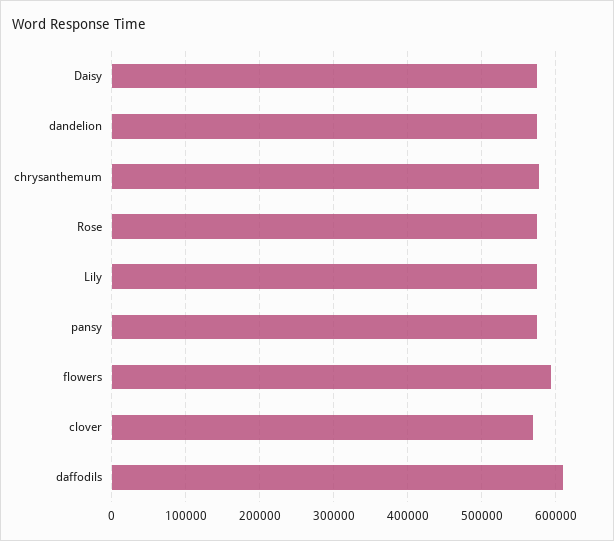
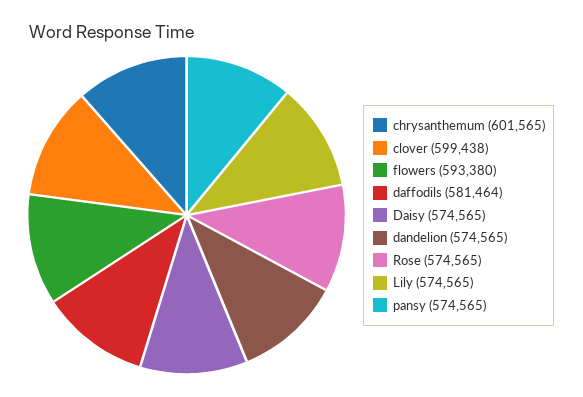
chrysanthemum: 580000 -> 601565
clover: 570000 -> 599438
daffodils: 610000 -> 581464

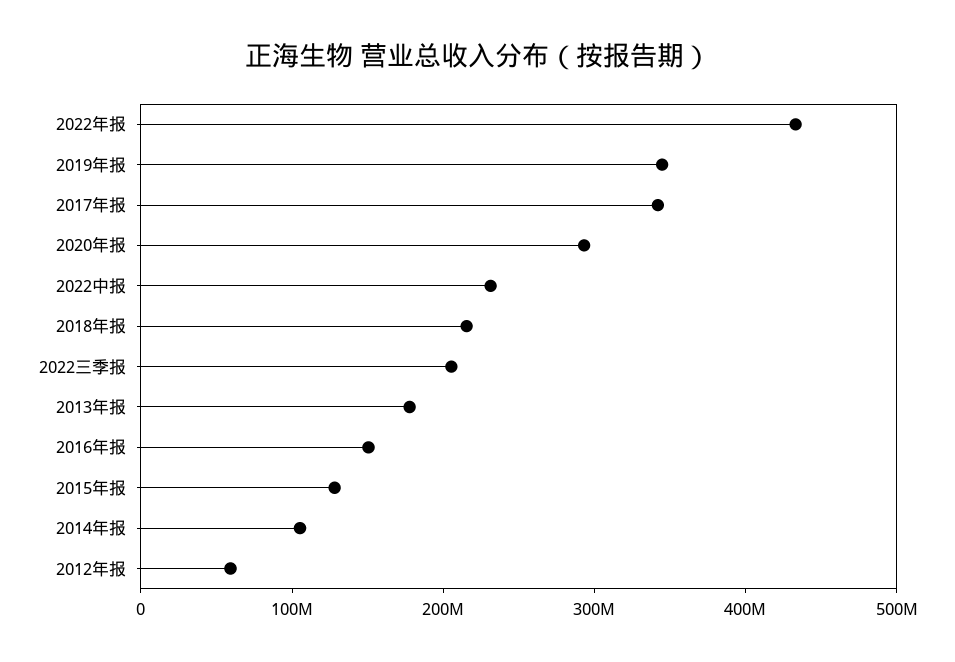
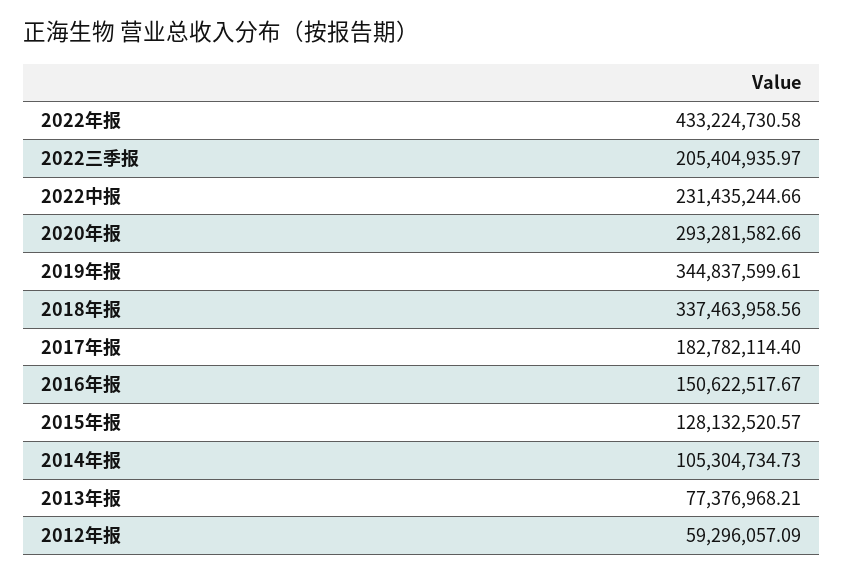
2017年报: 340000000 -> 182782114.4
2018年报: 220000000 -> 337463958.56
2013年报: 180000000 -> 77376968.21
^^^^
## [REQUIRED WORK]
Give each record above back word for word, but carry over none of the pictures.

## [COMPLETED TASK]
chrysanthemum: 580000 -> 601565
clover: 570000 -> 599438
daffodils: 610000 -> 581464

2017年报: 340000000 -> 182782114.4
2018年报: 220000000 -> 337463958.56
2013年报: 180000000 -> 77376968.21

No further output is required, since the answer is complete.